Holmes testified this week that she knew around September 2015 that Theranos' inspection by the Centers for Medicare & Medicaid Services was going poorly. She said she didn't recall being told the lab posed "immediate jeopardy" to patient health, according to The Verge.

Holmes said she had believed Theranos' lab was "excellent," and Ramesh "Sunny" Balwani, who is her ex-boyfriend and Theranos' former president and COO, had told her it was world-class. She said Theranos disclosed its use of modified third-party devices to its board of directors, the FDA, and the CMS.

Holmes denied acting to hide Theranos' use of venous draws from potential investors. However, an email sent in preparation for potential investors showed her brother, Christian, who worked in product management at Theranos, writing, "Assumptions here from EAH [Elizabeth Anne Holmes] that we must not do venous draws, and we cannot tell them their order prompts venous if it does."

Theranos' use of third-party devices

Holmes testified that she knew between 2010 and 2014 Theranos had purchased third-party analyzers and was using them for tests; the goal was to only use Theranos' miniLab exclusively even though that hadn't yet happened by 2014, she said.

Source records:
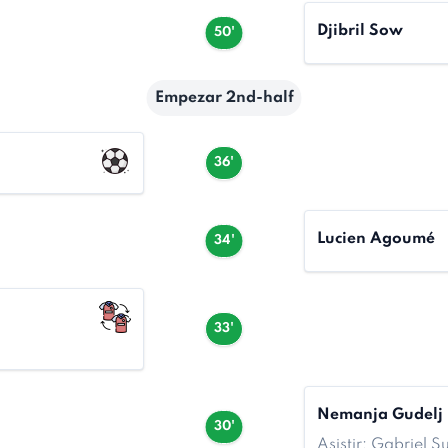
Djibril Sow
50'
Empezar 2nd-half
36'
Lucien Agoumé
34'
33'
Nemanja Gudelj
30'
Asistir: Gabriel 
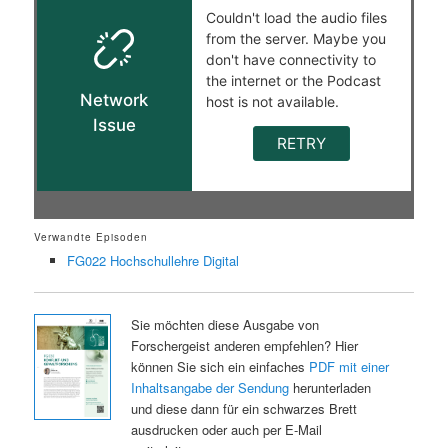
Verwandte Episoden
FG022 Hochschullehre Digital
Sie möchten diese Ausgabe von
Forschergeist anderen empfehlen? Hier
können Sie sich ein einfaches
PDF mit einer
Inhaltsangabe der Sendung
herunterladen
und diese dann für ein schwarzes Brett
ausdrucken oder auch per E-Mail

#### To do:
1/ Answer these questions using the passage on Holmes's testimony:
(a) Around when did Holmes say she knew the Centers for Medicare & Medicaid Services inspection was going poorly?
(b) What positions had Ramesh "Sunny" Balwani held at Theranos?
(c) Over what span of years did Holmes say she knew Theranos had purchased third-party analyzers and was using them for tests?
2/ Reproduce word for word the part of the passage on Holmes's testimony starting at "Holmes said she" and ending at "and the CMS.".

#### Answers per task:
1/
(a) Around September 2015.
(b) He was Theranos' former president and COO.
(c) Between 2010 and 2014.

2/
Holmes said she had believed Theranos' lab was "excellent," and Ramesh "Sunny" Balwani, who is her ex-boyfriend and Theranos' former president and COO, had told her it was world-class. She said Theranos disclosed its use of modified third-party devices to its board of directors, the FDA, and the CMS.